![]() “Wang Ocheonchukguk Jeon” or “The Memoir of the Pilgrimage to the Five Kingdoms of India” will be on display at the special exhibition of “Silk Road and Dunhuang” from Dec. 18 to April 3, 2011, at the National Museum of Korea in Seoul. / Courtesy of National Museum of Korea |
By Chung Ah-young
Staff reporter
The 8th-century travel journal of a Silla Buddhist monk and owned by the National Library of France will be on exhibition for the first time at the National Museum of Korea in Seoul.
“Wang Ocheonchukguk Jeon or “The Memoir of the Pilgrimage to the Five Kingdoms of India” will be on display at the special exhibition of “Silk Road and Dunhuang” in December.
The Korean museum officially requested the French library in April to loan the journal to Korea and stressed the importance of the exhibition of the artifact when it invited Bruno Racine, library director here on June 14. The museum said that the French counterpart finally informed them of its decision to loan the treasure to Korea on June 24, after some deliberation.
The travel journal was written by Ven. Hyecho (704-787) of the Unified Silla Kingdom in the early 8th century. The existing journal consisting of 5,893 classical Chinese characters in 227 lines is a scroll of manuscript and slightly damaged on the front and back.
The journal is 28.5 centimeters in width and 358.6 centimeters in length and is the first overseas travelogue written by a Korean. It is regarded as one of the best historical travel journals as it provides information about political, cultural and economic customs of India and central Asia at that time.
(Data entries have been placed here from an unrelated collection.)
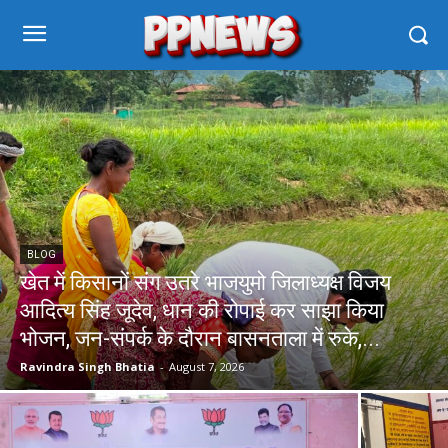
BLOG
खेत में किसानों संग उतरे भाजयुमो जिलाध्यक्ष विजय
आदित्य सिंह जूदेव, धान की रोपाई कर साझा किया
भोजन, जन-संपर्क के दौरान बासनताला में रुके,...
Ravindra Singh Bhatia
-
August 7, 2026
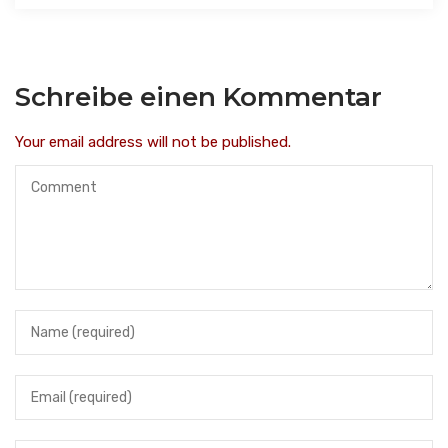
Schreibe einen Kommentar
Your email address will not be published.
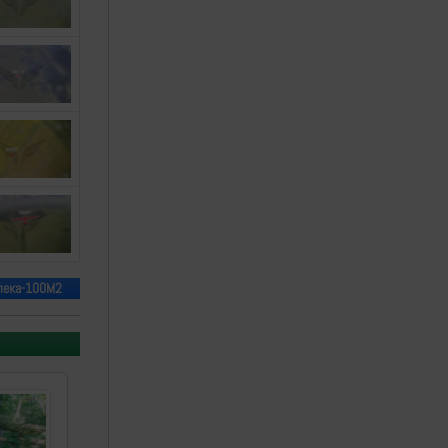
лека-100М2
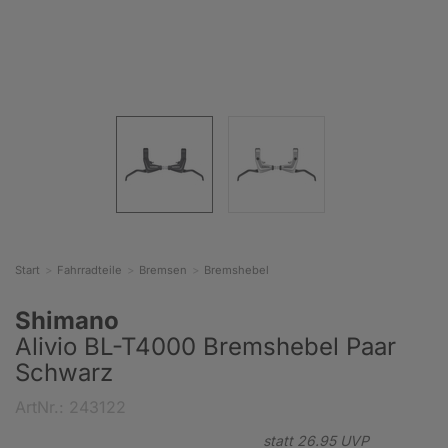
Start
Fahrradteile
Bremsen
Bremshebel
Shimano
Alivio BL-T4000 Bremshebel Paar
Schwarz
ArtNr.: 243122
statt
26.
95
UVP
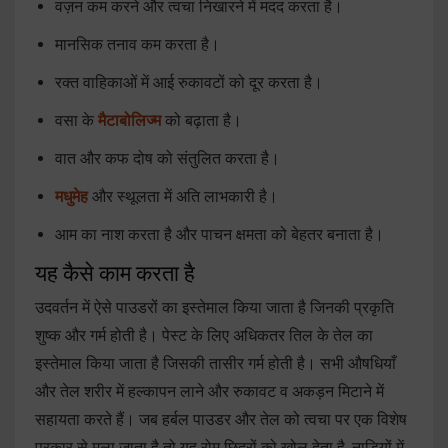
वज़न कम करने और त्वचा निखारने में मदद करता है।
मानसिक तनाव कम करता है।
रक्त वाहिकाओं में आई रुकावटों को दूर करता है।
वसा के
मैटाबोलिज्म
को बढ़ाता है।
वात और कफ दोष को संतुलित करता है।
मधुमेह
और स्थूलता में अति लाभकारी है।
आम का नाश करता है और पाचन क्षमता को बेहतर बनाता है।
यह कैसे काम करता है
उदवर्तन में ऐसे पाउडरों का इस्तेमाल किया जाता है जिनकी प्रकृति
शुष्क और गर्म होती है। पेस्ट के लिए अधिकतर तिल के तेल का
इस्तेमाल किया जाता है जिसकी तासीर गर्म होती है। सभी औषधियाँ
और तेल शरीर में हल्कापन लाने और रुकावट व अकड़न मिटाने में
सहायता करते हैं। जब हर्बल पाउडर और तेल को त्वचा पर एक विशेष
प्रकार से मला जाता है तो यह रोम छिद्रों को खोल देता है, नाडि़यों में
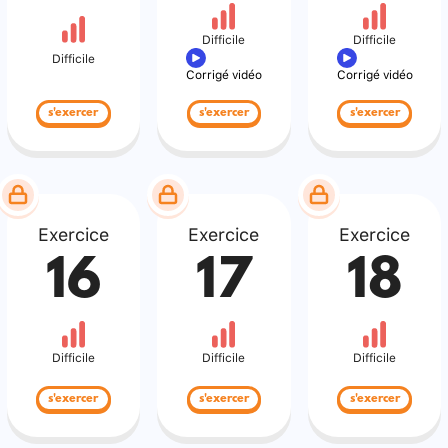
Difficile
Difficile
Difficile
Corrigé vidéo
Corrigé vidéo
s'exercer
s'exercer
s'exercer
Exercice
Exercice
Exercice
16
17
18
Difficile
Difficile
Difficile
s'exercer
s'exercer
s'exercer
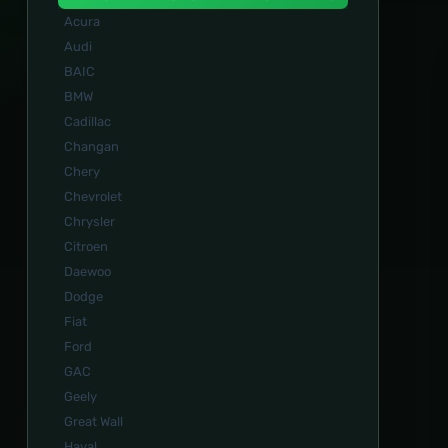
Acura
Audi
BAIC
BMW
Cadillac
Changan
Chery
Chevrolet
Chrysler
Citroen
Daewoo
Dodge
Fiat
Ford
GAC
Geely
Great Wall
Haval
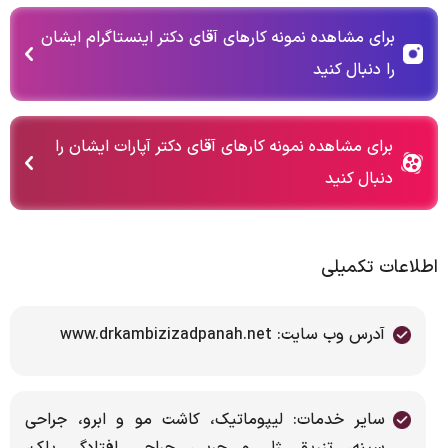
برای مشاهده نمونه کارهای آقای دکتر اینستاگرام ایشان
را دنبال کنید
برای مشاهده نمونه کارهای آقای دکتر آپارات ایشان را
دنبال کنید
اطلاعات تکمیلی
آدرس وب سایت: www.drkambizizadpanah.net
سایر خدمات: لیپوماتیک، کاشت مو و ابرو، جراحی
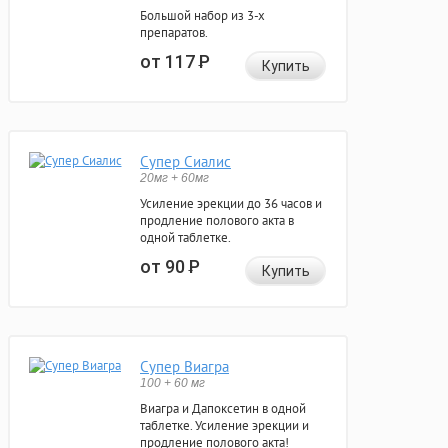
Большой набор из 3-х
препаратов.
от 117
Р
Купить
Супер Сиалис
20мг + 60мг
Усиление эрекции до 36 часов и
продление полового акта в
одной таблетке.
от 90
Р
Купить
Супер Виагра
100 + 60 мг
Виагра и Дапоксетин в одной
таблетке. Усиление эрекции и
продление полового акта!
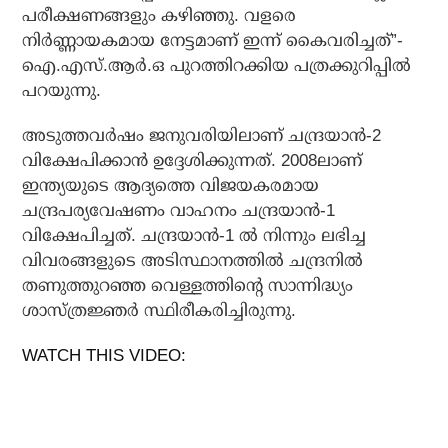
പരീക്ഷണങ്ങളും കഴിഞ്ഞു. വളരെ
നിര്‍ണ്ണായകമായ നേട്ടമാണ് ഇന്ന് കൈവരിച്ചത്”-
ഐ.എസ്.ആര്‍.ഒ പുറത്തിറക്കിയ പത്രക്കുറിപ്പില്‍
പറയുന്നു.
അടുത്തവര്‍ഷം ജനുവരിയിലാണ് ചന്ദ്രയാന്‍-2
വിക്ഷേപിക്കാന്‍ ഉദ്ദേശിക്കുന്നത്. 2008ലാണ്
ഇന്ത്യയുടെ ആദ്യത്തെ വിജയകരമായ
ചന്ദ്രപര്യവേഷണം വാഹനം ചന്ദ്രയാന്‍-1
വിക്ഷേപിച്ചത്. ചന്ദ്രയാന്‍-1 ല്‍ നിന്നും ലഭിച്ച
വിവരങ്ങളുടെ അടിസ്ഥാനത്തില്‍ ചന്ദ്രനില്‍
തണുത്തുറഞ്ഞ വെള്ളത്തിന്റെ സാന്നിദ്ധ്യം
ശാസ്ത്രജ്ഞര്‍ സ്ഥിരീകരിച്ചിരുന്നു.
WATCH THIS VIDEO:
The five Indian kingdoms in the work refer to West, East, North, South and Central India.
The journal had been thought to be lost for many years but was rediscovered by French explorer Paul Pelliot (1878-1945) who purchased it from the Dunhuang grotto on the Silk Road in China in 1908.
The journal will be shown in Korea 1,283 years after the document was first written in 727.
In the “Silk Road and Dunhuang” exhibition, not only the journal but also 200 pieces of relics related to the Silk Road on loan from 10 Chinese museums is part of the exhibit from Dec. 18 to April 3, 2011.